CSF samples were only collected when the attending neurosurgeon regarded the ICP as reasonably stable. As a result, some samples could not be obtained, which is an eventual selection bias. Because the CSF was collected intermittently, with some missing samples, we chose to use the maximum concentrations of NfL and GFAP instead of a specific time to calculate the receiver operating characteristic curve. We chose not to exclude outliers from our data. However, we used log transformation and nonparametric statistics. Because of the lack of CSF, 46 patients were excluded from this study. These missing data may affect our generalizability. However, the population included in this study is similar to the original population with regard to age, sex, and 1-year outcome [15]. Three patients (6%) did not participate in the second assessment. However, they were still alive at the second follow-up and are thus included in the analysis of being dead or alive. We did not use imputation and, if it is associated with exposure or outcome, it may have affected our results and the generalizability of the study. As previously discussed, we adjusted for age as a confounding factor. We also adjusted for pretrauma neurological diseases as a confounding factor, although the statistical significance for this factor disappeared when we omitted the pediatric population. We did not adjust for specific lesion types, locations, and severities. The Marshall score is an approximate and does not replace individual and aggregated information on specific intracranial lesion types.

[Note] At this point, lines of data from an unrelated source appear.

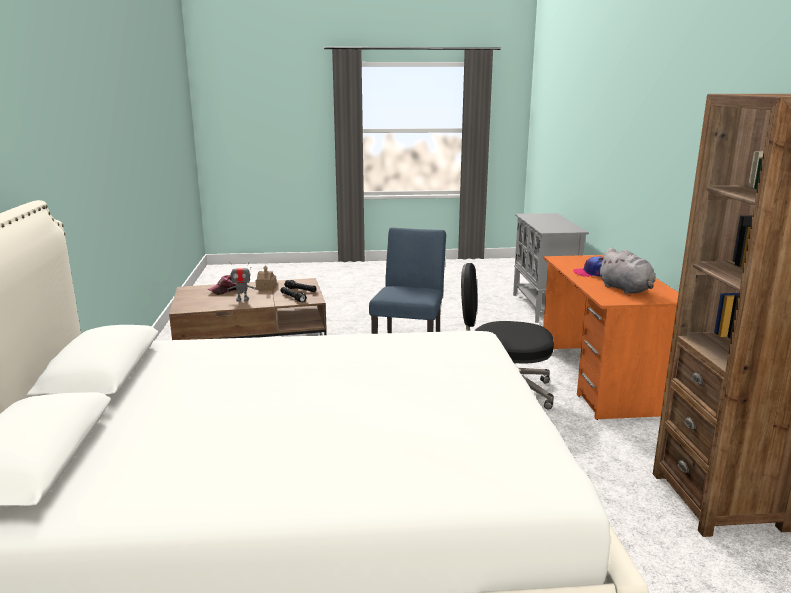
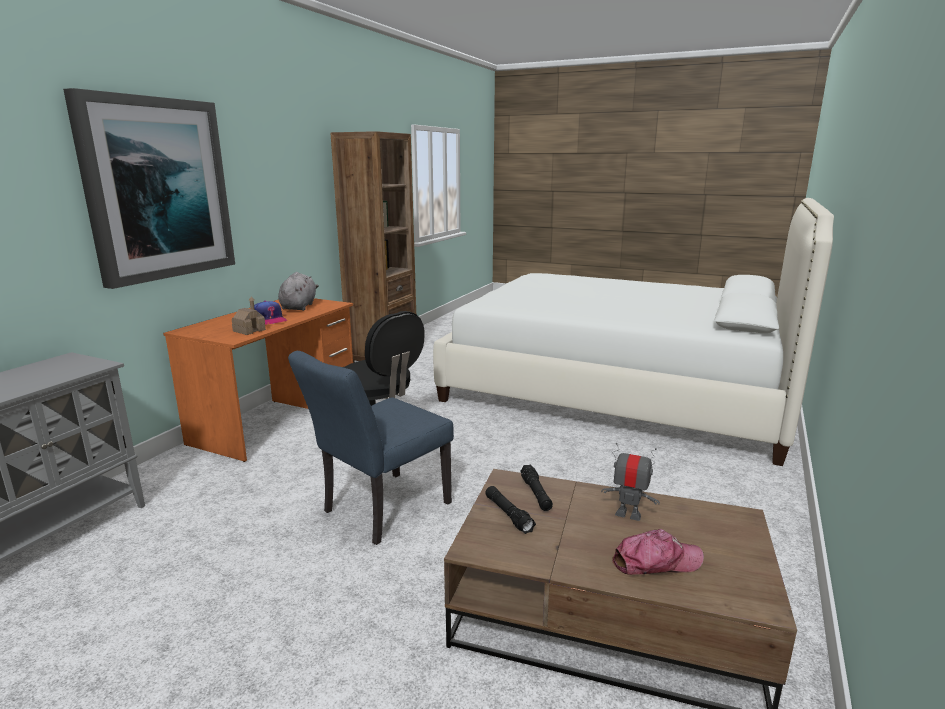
camera: 150 degrees left, 0 degrees up
(266, 287) = (570, 546): toy house -> toy house (249, 330)
(643, 144) = (157, 189): none -> picture

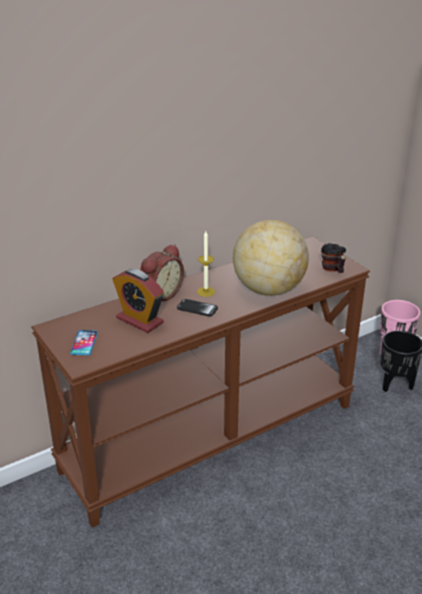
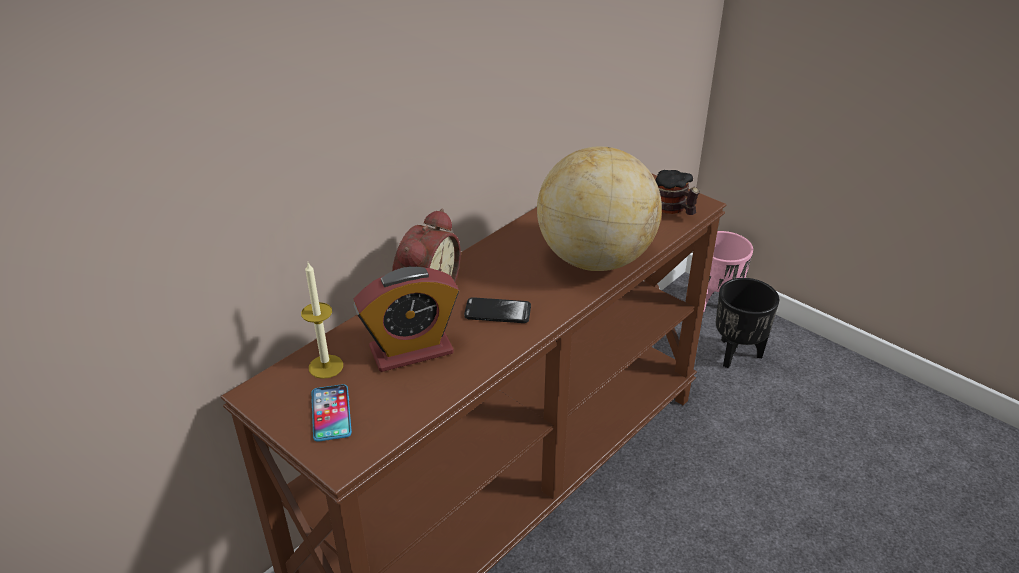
camera: 15 degrees left, 5 degrees up
(140, 320) = (411, 350): alarm clock -> alarm clock turned 45 degrees counterclockwise
(206, 291) = (498, 278): candle -> candle (326, 366)

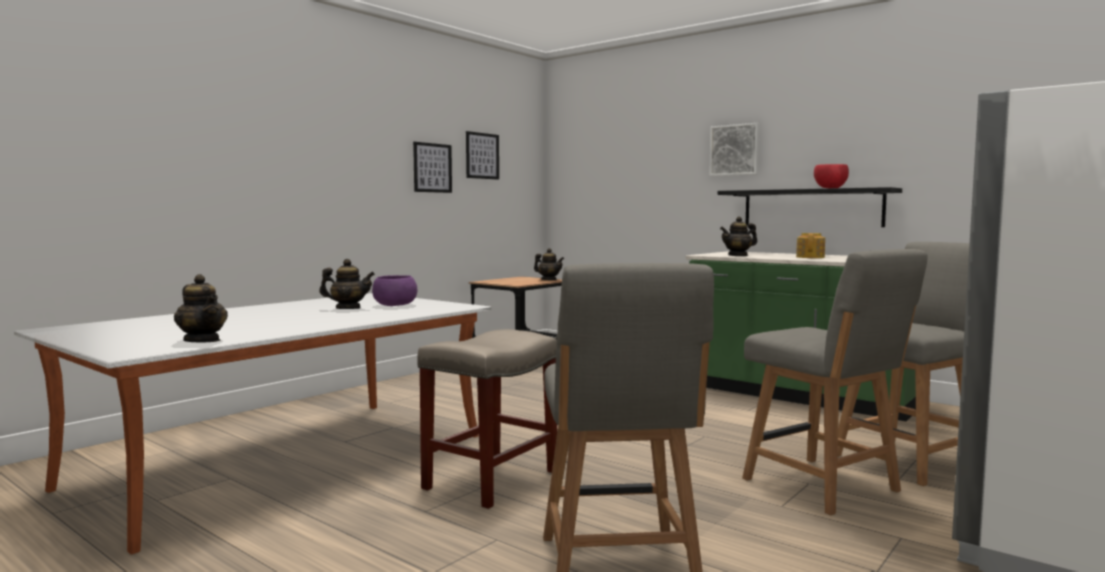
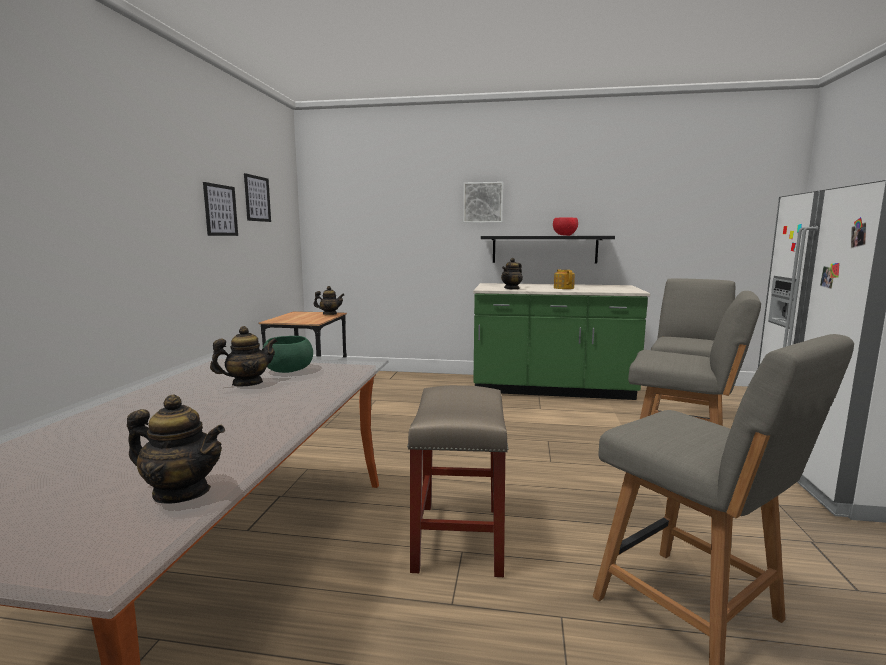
camera: 30 degrees left, 5 degrees up
(394, 305) = (288, 370): purple bowl -> green bowl

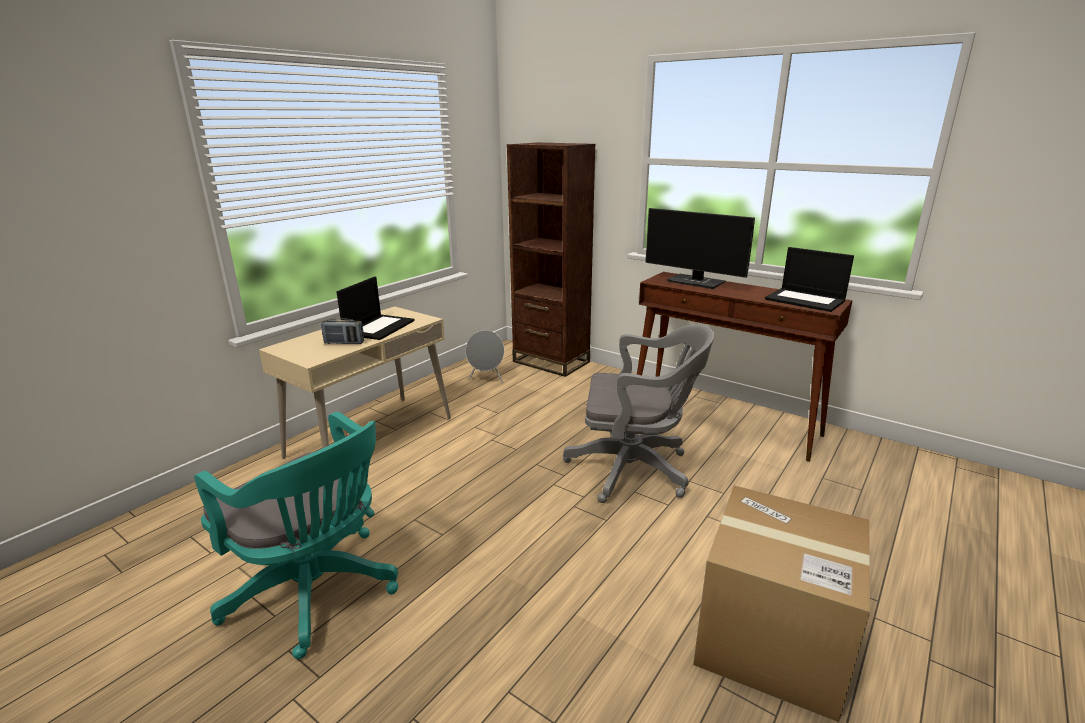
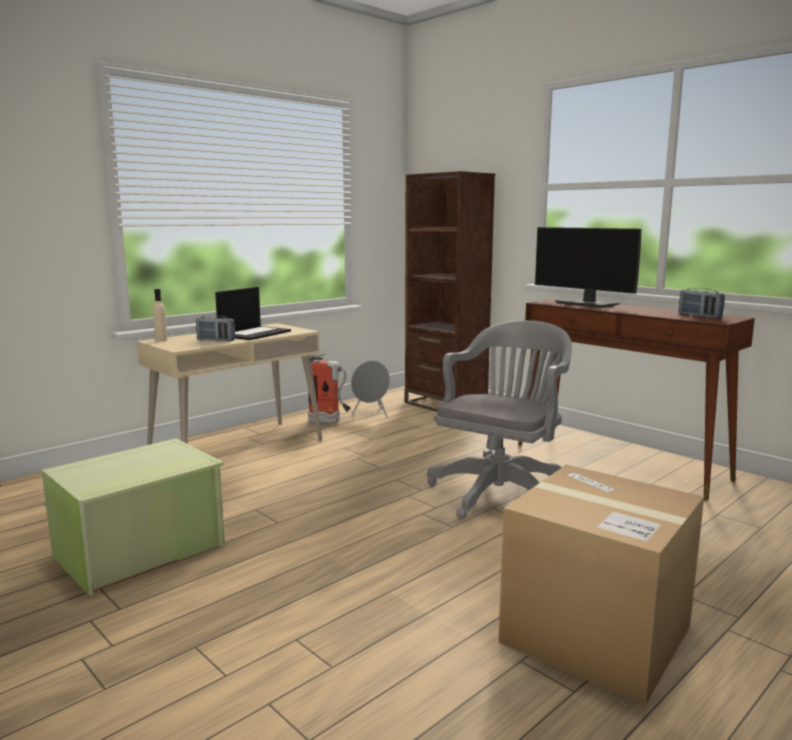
camera: 10 degrees right, 10 degrees down
(285, 346) = (161, 340): none -> beige bottle
(318, 592) = (142, 551): turquoise office chair -> green storage box
(451, 393) = (330, 422): none -> fire extinguisher
(635, 469) = (501, 491): grey office chair -> grey office chair turned 75 degrees counterclockwise
(806, 300) = (699, 316): laptop -> radio

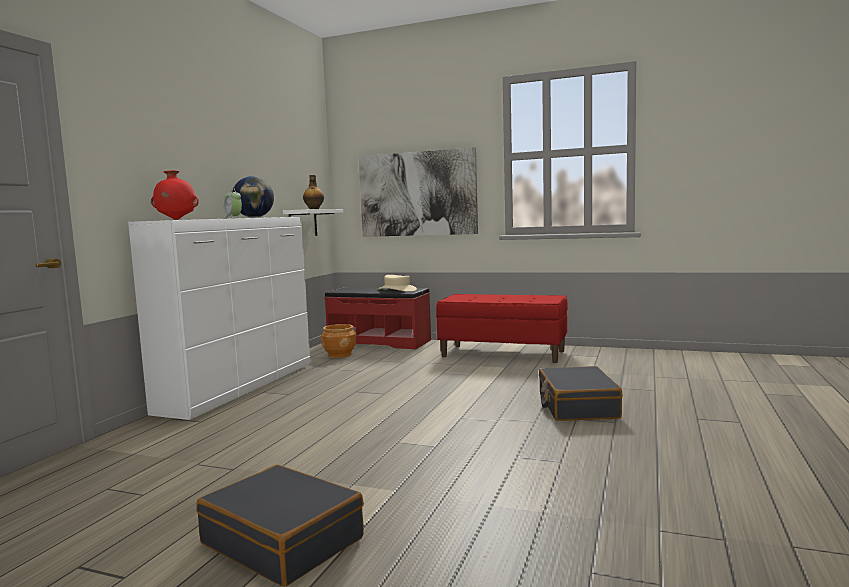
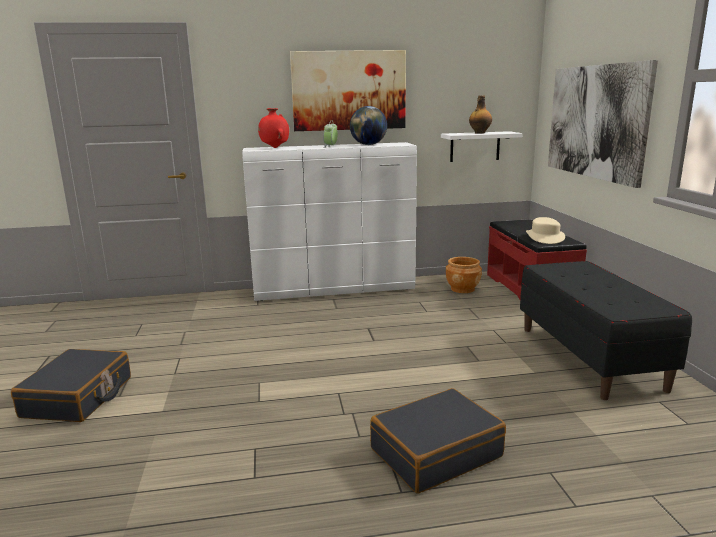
camera: 60 degrees right, 10 degrees up
(217, 160) = (349, 91): none -> picture
(503, 354) = (589, 357): red bench -> black bench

Assuming that the brain damage and the recovery process would be stable 10–15 years after trauma, the second assessment was performed. To minimize loss to the second follow-up, the GOS interviews were held by phone. Finally, both interviewers assessing GOS were blinded to NfL and GFAP concentrations, but at the second assessment, the interviewers were not blinded to the 1-year neurological evaluation. We used the five-graded version of the GOS because it has higher agreement between investigators than the eight-graded Glasgow Outcome Scale Extended [20].

Conclusions

This study demonstrates that high concentrations of NfL and GFAP in CSF relate to a poorer outcome 1 year and 10–15 years after an sTBI. These results are in agreement with studies performed in serum at 1 year. Further, we found trajectory CSF profiles of both biomarkers. Our findings further contribute to our understanding of how biomarkers relate to both outcome and the initial injury. To implement prognostic markers in clinical practice as biomarkers of both prognosis and injury severity, we need larger studies to test and validate these biomarkers in models and studies designed to better define injury severity.